Simone Abram, chair of the Association of Social Anthropologists, said “at a minimum” there should be blanket funding extensions for such students because of the problems caused by Covid travel restrictions around the world.

Last month, UK Research and Innovation ruled out widespread extensions for doctoral students, saying that candidates should instead look to “adapt and adjust” their projects.

UKRI has made an extra £19 million available to help some students, but it emphasised that this should be targeted at those in their final year or with “ongoing support needs” such as a long-term illness.

The decision sparked anger in the UK’s PhD community, with many in the middle years of doctoral programmes saying that they face having to completely water down projects or attempt to finish without funding.
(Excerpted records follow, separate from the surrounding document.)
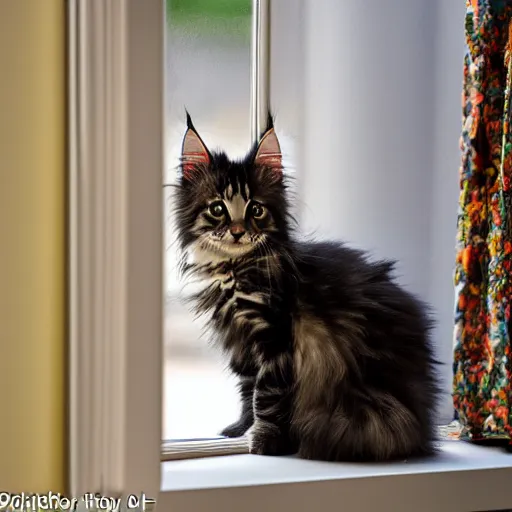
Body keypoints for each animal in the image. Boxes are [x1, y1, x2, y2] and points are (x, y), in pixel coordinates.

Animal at [175, 113, 440, 464]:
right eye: (217, 209)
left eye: (256, 210)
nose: (237, 231)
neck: (233, 269)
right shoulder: (242, 344)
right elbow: (247, 391)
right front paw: (238, 429)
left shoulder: (273, 335)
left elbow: (266, 395)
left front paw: (264, 441)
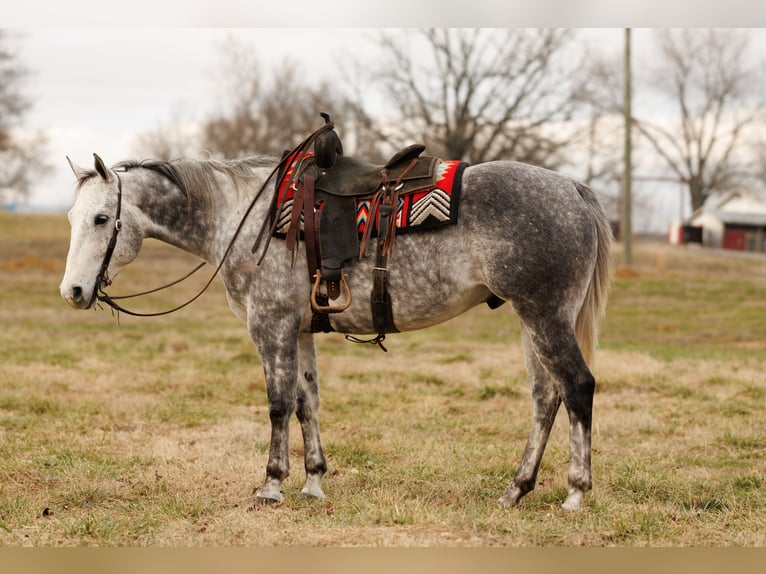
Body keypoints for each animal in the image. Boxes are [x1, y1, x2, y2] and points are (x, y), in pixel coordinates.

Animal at [59, 151, 612, 511]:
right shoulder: (300, 330)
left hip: (544, 315)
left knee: (577, 387)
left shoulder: (270, 326)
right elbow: (307, 401)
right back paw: (517, 488)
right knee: (545, 397)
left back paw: (575, 492)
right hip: (531, 319)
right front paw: (313, 482)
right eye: (71, 217)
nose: (73, 291)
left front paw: (272, 484)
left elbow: (278, 404)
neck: (244, 220)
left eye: (102, 218)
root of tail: (573, 189)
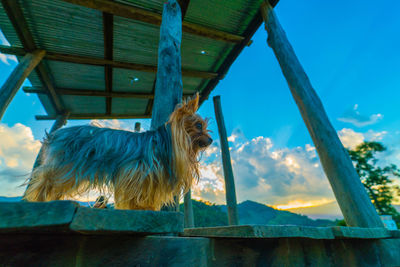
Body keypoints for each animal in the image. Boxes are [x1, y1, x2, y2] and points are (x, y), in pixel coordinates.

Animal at [22, 94, 212, 211]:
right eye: (198, 126)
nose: (210, 140)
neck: (165, 143)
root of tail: (55, 134)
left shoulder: (151, 176)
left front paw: (147, 207)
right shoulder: (136, 172)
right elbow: (135, 194)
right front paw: (138, 207)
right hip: (65, 166)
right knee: (46, 180)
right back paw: (39, 200)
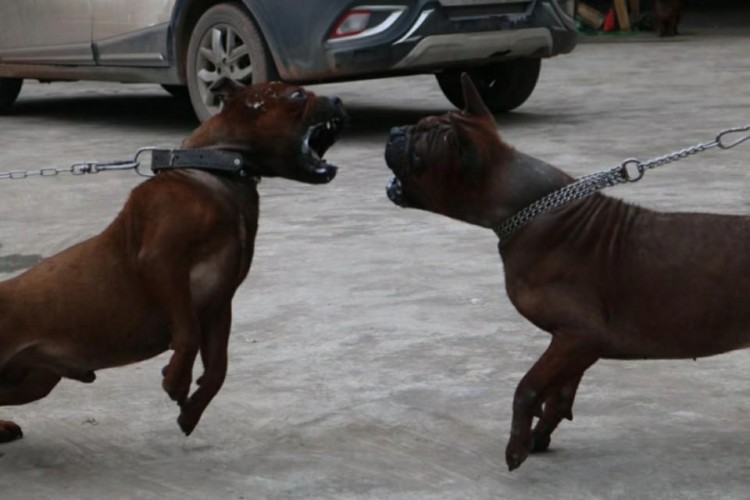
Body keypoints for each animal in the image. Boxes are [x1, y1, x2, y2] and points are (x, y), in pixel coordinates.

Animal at [0, 80, 346, 444]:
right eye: (296, 95)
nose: (338, 99)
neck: (216, 171)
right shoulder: (163, 262)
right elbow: (188, 332)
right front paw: (177, 378)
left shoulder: (219, 303)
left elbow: (219, 367)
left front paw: (192, 409)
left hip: (34, 382)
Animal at [388, 72, 750, 470]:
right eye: (416, 126)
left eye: (419, 154)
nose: (395, 132)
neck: (527, 207)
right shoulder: (573, 343)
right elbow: (558, 395)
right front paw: (538, 436)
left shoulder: (578, 336)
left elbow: (527, 388)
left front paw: (516, 446)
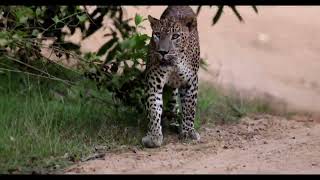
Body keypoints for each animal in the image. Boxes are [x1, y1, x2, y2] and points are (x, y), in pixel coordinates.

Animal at [142, 6, 201, 148]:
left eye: (175, 36)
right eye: (157, 34)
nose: (163, 52)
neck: (174, 63)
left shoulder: (191, 82)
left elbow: (189, 108)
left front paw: (188, 132)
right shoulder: (153, 82)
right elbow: (154, 108)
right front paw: (154, 137)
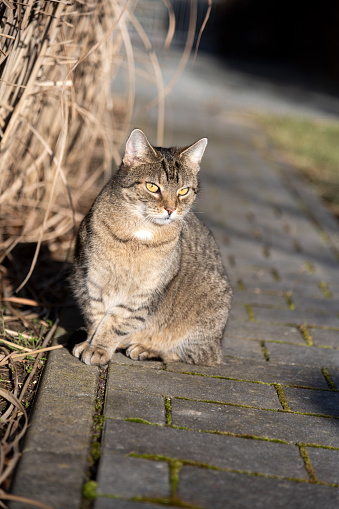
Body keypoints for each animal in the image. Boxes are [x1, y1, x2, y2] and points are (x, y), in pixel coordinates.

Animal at [71, 127, 231, 366]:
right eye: (152, 187)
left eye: (183, 191)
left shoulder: (145, 293)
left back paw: (145, 348)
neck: (139, 233)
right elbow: (96, 316)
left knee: (191, 355)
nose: (171, 209)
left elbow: (116, 322)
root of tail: (219, 346)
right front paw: (89, 342)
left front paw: (99, 348)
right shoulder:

Those whose projects rely on fieldwork, which often has to take place overseas, say that they have been completely unable to carry out what is in most cases “essential” work.
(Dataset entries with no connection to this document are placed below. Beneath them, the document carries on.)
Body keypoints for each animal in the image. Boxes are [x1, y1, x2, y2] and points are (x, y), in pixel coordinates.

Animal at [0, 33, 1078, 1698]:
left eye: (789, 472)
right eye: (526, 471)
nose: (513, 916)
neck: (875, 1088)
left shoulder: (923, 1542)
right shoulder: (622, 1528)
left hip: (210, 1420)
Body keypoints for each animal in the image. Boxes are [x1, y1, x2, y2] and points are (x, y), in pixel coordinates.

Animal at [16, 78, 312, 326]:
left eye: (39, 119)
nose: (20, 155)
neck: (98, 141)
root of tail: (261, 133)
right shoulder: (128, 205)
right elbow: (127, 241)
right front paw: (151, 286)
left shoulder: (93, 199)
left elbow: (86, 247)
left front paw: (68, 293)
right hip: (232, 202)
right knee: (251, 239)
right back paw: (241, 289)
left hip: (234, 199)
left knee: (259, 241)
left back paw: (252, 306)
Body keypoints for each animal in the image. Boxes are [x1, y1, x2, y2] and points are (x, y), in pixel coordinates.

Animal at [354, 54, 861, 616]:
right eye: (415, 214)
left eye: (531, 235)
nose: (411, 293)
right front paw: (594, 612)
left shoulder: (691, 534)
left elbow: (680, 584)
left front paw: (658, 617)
An open letter to UKRI from PhD students in anthropology, signed by several hundred people, says that the latest policy “has failed all PhD researchers, especially those in their fieldwork years”.

“Without ethnographic fieldwork data, anthropology PhD researchers cannot write their theses, and therefore cannot produce the innovative research for which the UKRI has funded them,” the letter says. “No amount of ‘adaptation’, ‘adjustment’ or ‘change of approach’, as per your recommendations, will make this possible without substantial funded extensions.”

Professor Abram, professor of anthropology at Durham University, said that the ASA was supporting the open letter and appealing directly to UKRI on the issue. In addition to delays, travel barriers had meant “projects may have to be completely reconceptualised, and all arrangements for travel, accommodation, visas, cooperation with research participants or facilitators have been disrupted”.

“How can doctoral students be expected to do all this extra work without financial support?” she asked.

Alastair Lomas, an anthropology PhD student at the University of Manchester who is one of those behind the open letter, said that in his case, plans to travel to Japan to conduct essential immersive fieldwork were likely to end up being delayed by at least a year.

“UKRI’s decision not to offer funded extensions has left me with extremely limited choices,” he said, adding that he was also “very angry at UKRI for taking until mid-November to announce its position on mid-year PhDs, then asking us to do the impossible”.

Jennifer Moore, another PhD student in the discipline at Manchester who has helped organise the campaign, said the “insurmountable hurdle” she faced of not being able to carry out fieldwork in Africa had forced her to pause her stipend payments and struggle to look for work.

“To be told that the impact of the pandemic, not just on my research but also my mental health, is not being factored into decision-making regarding extensions is a huge slap in the face,” she said.

A spokeswoman for UKRI, which supports about a quarter of all PhD students in the country, said that it had made available £60 million in total to support PhD students this year, including extensions offered to final-year students back in the spring.

“This is not enough to fund extensions for all students, and we know that needs vary greatly across the community,” she added, which was why the extra funding could “support extensions for the students least able to adapt their projects for whatever reason”.